Recent data released by the Maldives Association of Travel Agents and Tour Operators (MATATO) projects increases in tourism revenue, spotlighting the potential for significant economic growth in the Maldives. However, a closer examination reveals a critical challenge: a substantial portion of this income fails to circulate within the local economy, exacerbating a dollar shortage crisis. 

The Maldives anticipates earning approximately US$1.02 billion in state revenue from tourism in 2024, based on an occupancy rate of 77 percent across 61,518 operational beds and an 11.6 percent increase in tourist arrivals.

Despite these optimistic revenue projections, the Maldives currently faces a severe US dollar shortage, with banks struggling to process overseas payments, and the current administration struggling to deliver on a pledge of increasing the limit of USD transactions for students studying abroad. 

In October 2024, Member of Parliament (MP) for Kendhikulhudhoo, Ahmed Easa highlighted during a parliamentary debate on amending the tourism act that even though the Maldives earns an estimated US$4-5 billion a year from tourism, less than 20 percent of this sum circulates within the Maldivian economy. A significant factor contributing to this issue is the practice of remitting a large portion of room sale revenues to foreign bank accounts by resort owners or operators, limiting the local benefits of foreign exchange earnings.

To mitigate these challenges, Easa proposed legislative reforms aimed at retaining more foreign exchange earnings within the country. These include requiring businesses to deposit foreign currency income in a Maldivian bank before any remittance abroad and mandating a certain period for keeping foreign currency in local banks. Such measures, he argues, are necessary to close loopholes that currently allow for the rapid outflow of funds, thereby denying the local economy the full benefits of its primary revenue source.

President Mohamed Muizzu, during his campaign trail, acknowledged the adverse effects of inadequate foreign currency retention on the national economy, including the exacerbation of dollar shortages and the proliferation of black market activities. 
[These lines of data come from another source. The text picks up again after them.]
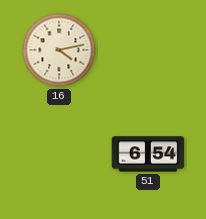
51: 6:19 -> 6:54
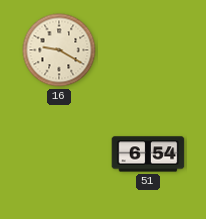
16: 4:13 -> 9:20
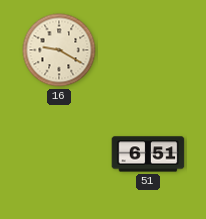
51: 6:54 -> 6:51
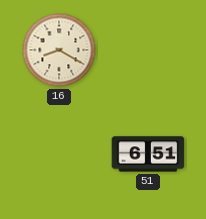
16: 9:20 -> 8:20
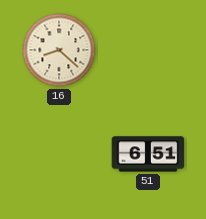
16: 8:20 -> 8:22
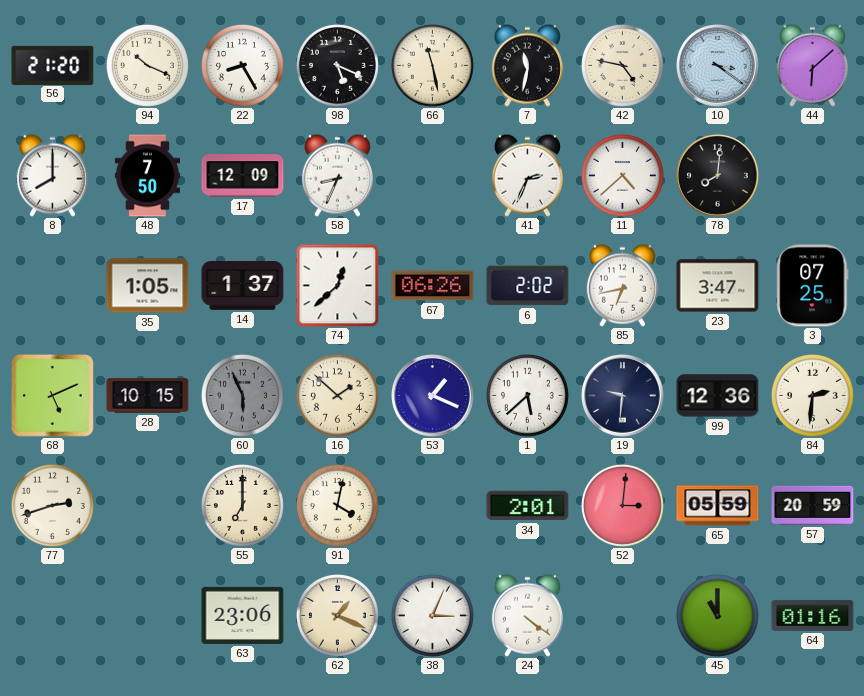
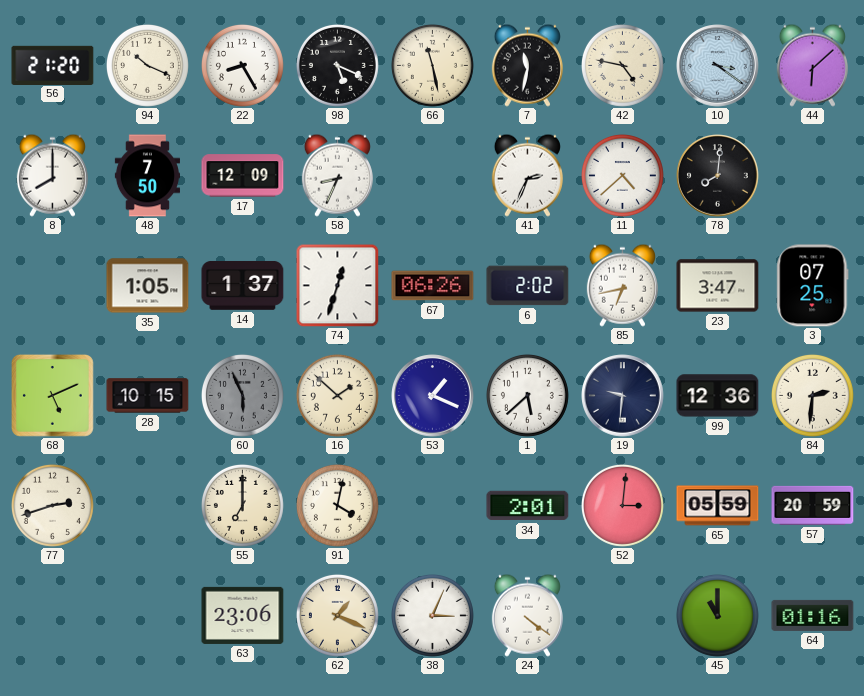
74: 12:38 -> 12:33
He committed to legal and regulatory changes ensuring that a portion of the dollar revenue from tourism is circulated within the Maldivian financial system, a move seen as critical to addressing current fiscal challenges.

Amid these discussions, MATATO has expressed its concerns about the ongoing dollar crisis, underscoring the urgency for administration action to stabilise the economy. MATATO’s warnings about the negative impact of the dollar shortage on the tourism sector and the broader economy add a layer of urgency to the calls for legislative and regulatory reforms. 

The association’s emphasis on the need for immediate interventions to support local businesses and promote sustainable economic growth aligns with the broader discourse on enhancing the economic benefits of tourism for the Maldives.

This situation highlights a pivotal moment for the Maldivian executive and regulatory bodies to implement strategic measures that will not only address the immediate concerns raised by MATATO, and others, but also ensure that the projected increase in tourism revenue translates to tangible benefits for the local economy.